The phrase “No Blood, No Foul” is commonly used in Streetball. Streetball is a version of Basketball played in the streets. It typically has fewer rules, no referee, and is generally rougher than basketball. "Within the context of sport, aggressive acts are often viewed as instrumentally useful to the initiator and are consequently likely to be valued". In regular basketball, the National Basketball Association defines a foul by saying, “A player shall not hold, push, charge into, impede the progress of an opponent by extending a hand, forearm, leg or knee or by bending the body into a position that is not normal. Contact that results in the re-routing of an opponent is a foul which must be called immediately”. In Streetball, pushing and shoving is acceptable provided no serious damage (typically drawing blood) is done. Hence the phrase “No Blood, No Foul”.

In Camp Nama a sign was posted that read, “No Blood, No Foul: The High Five Paintball Club”. “One Defense Department specialist recalled seeing pink blotches on detainees' clothing as well as red welts on their bodies, marks he learned later were inflicted by soldiers who used detainees as targets and called themselves the High Five Paintball Club”. The phrase “No Blood, No Foul” grew to sum up the entire camp as it was posted around the camp and torture chambers. An official of the Defense Department explained the slogan by saying,” [it] reflected an adage adopted by Task Force 6-26: "If you don't make them bleed, they can't prosecute for it." or in other words “torture that leaves no scars is hard to prove”.

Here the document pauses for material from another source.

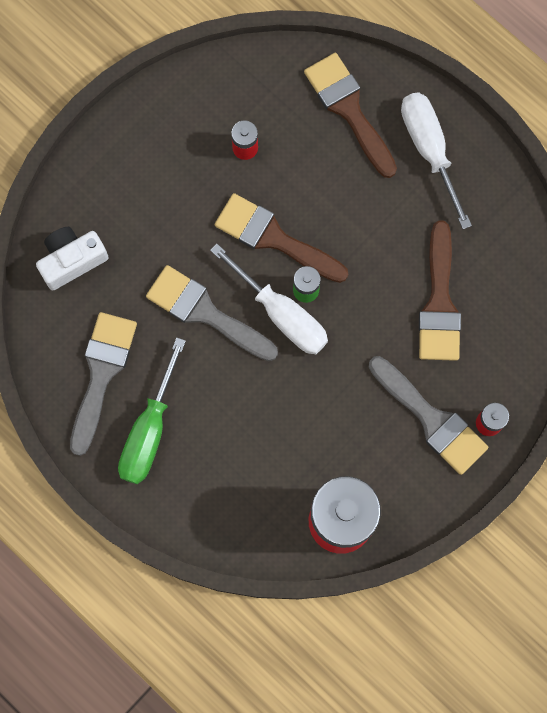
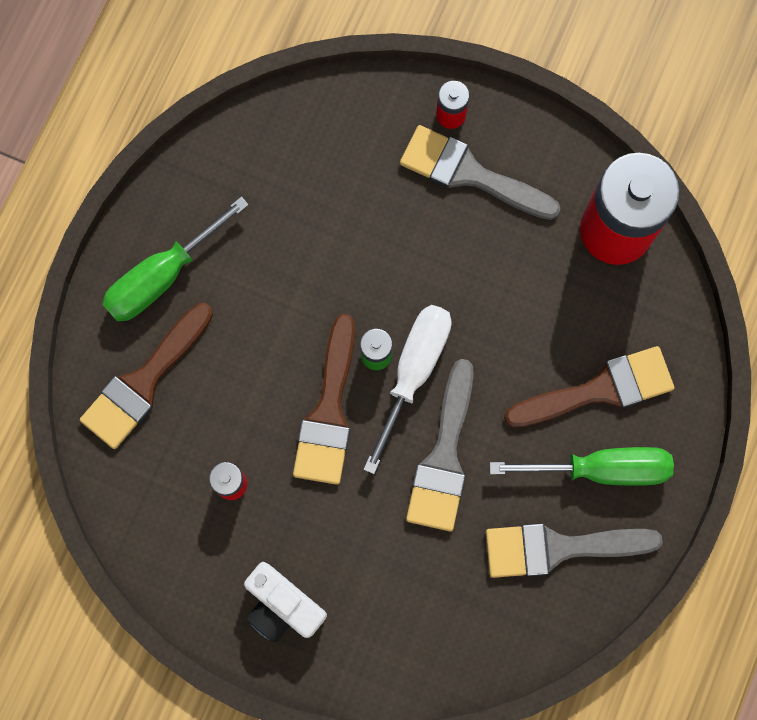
camera: 110 degrees left, 0 degrees up
(72, 260) = (440, 635): white camera -> white camera (282, 606)
(429, 149) = (163, 276): white screwdriver -> green screwdriver
(431, 419) = (470, 174): grey brush -> grey brush turned 90 degrees counterclockwise
(439, 302) = (337, 207): brown brush -> brown brush (599, 390)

Much of the recent history of the “No Blood, No Foul” policy was shaped by the so-called Torture Memos (also called the Bybee-Yoo memorandum). The Torture Memos were written in the wake of the attack on 9/11. They detail approved interrogation techniques by evaluating proposed techniques in terms of International Statutes. They give approval to techniques such as walling (shoving a prisoner into a false flexible wall in order to disorient them), sleep deprivation, putting an benign insect in the prisoners box while telling them it is a stinging insect, the use of stress positions, and water boarding. They are evaluated to be legal and not constitute torture because they do not cause severe physical or mental pain or suffering (Bybee). "The Bybee Memorandum which was widely used as a legal basis for far-reaching interrogation methods explicitly authorized against terrorist suspects, concluded by stating that 'even if an interrogation method might violate Section 2340A, necessity or self-defense could provide justifications that would eliminate any criminal liability". Because of these memos it has been said that the “No Blood, No Foul” policy evolved from the White House and Pentagon, “‘No blood, no foul,’ [was] the punch line that the Defense Department drew from the Bybee-Yoo memorandum”.